Health watchdog Hiqa has found “a significant number of medication errors” at a centre for people with disabilities, including instances where medication was found on the floor or had gone missing.
An inspection into the Camphill Community Grangemockler facility in Co Tipperary was triggered after Hiqa “received unsolicited information concerning a number of drug errors occurring in the centre and the staffing arrangements in place to provide a safe service to the residents”, according to a report published yesterday.
The facility, home to 19 residents at the time of the inspection, is operated by Camphill Communities of Ireland.
Of the five outcomes assessed in the inspection, four were found to have major non-compliances and the inspection report concluded “while the person in charge was responsive to the regulatory process and was making a concerted effort to provide safe, person-centred services with the limited resources she had available to her, the unsolicited information received by Hiqa was substantiated and residents were in receipt of a service that was unsafe and not adequately meeting some of their assessed needs”.
According to the inspection report: “On viewing a number of incident-report forms, the inspectors were concerned that a significant number of medication errors had occurred in the centre over the months of May, June, July and August 2017.
“Documentation retrieved by the inspectors informed that these errors included incorrect administration of medication, medication not being administered when it should, the use of p.r.n. medicine [pro re nata — taken ‘as needed’] not in line with strict administration protocols and medication going missing.”
It also found that the procedures in place for the ordering, storing and administration of medication were not safe and put residents at risk, noting “a significant amount of medication errors recorded in this centre over the last four months”.

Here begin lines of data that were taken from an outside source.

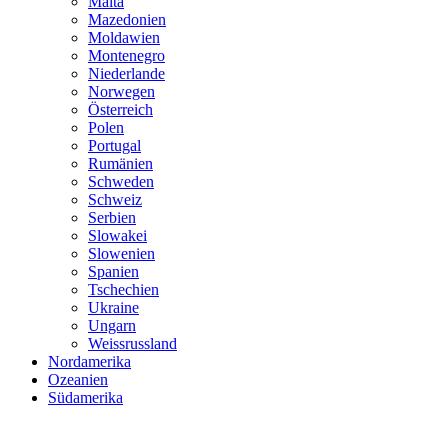
Malta
Mazedonien
Moldawien
Montenegro
Niederlande
Norwegen
Österreich
Polen
Portugal
Rumänien
Schweden
Schweiz
Serbien
Slowakei
Slowenien
Spanien
Tschechien
Ukraine
Ungarn
Weissrussland
Nordamerika
Ozeanien
Südamerika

It criticised the management and auditing systems: “On a number of occasions it was also recorded that medications were found on the floor or had gone missing.”
The report did acknowledge that the provider had given written assurances that all the shortcomings would be addressed and said the person in charge was aware of the issues at the centre and making every effort to address them, but “she was significantly challenged by the lack of resources at hand”.
Administration of medicine was also an issue at another facility, Centre 4 of the Cheeverstown House Residential Services (Senior Citizens) in Dublin 6, run by Cheeverstown House Limited. The inspection report noted that medication management in the centre “required significant improvement to ensure suitable practices relating to the storing, disposal and administration of medication”.
On entering one house, one inspector observed the medication press was open and unattended.
Hiqa published 22 inspection reports yesterday, with good practice in evidence in most centres.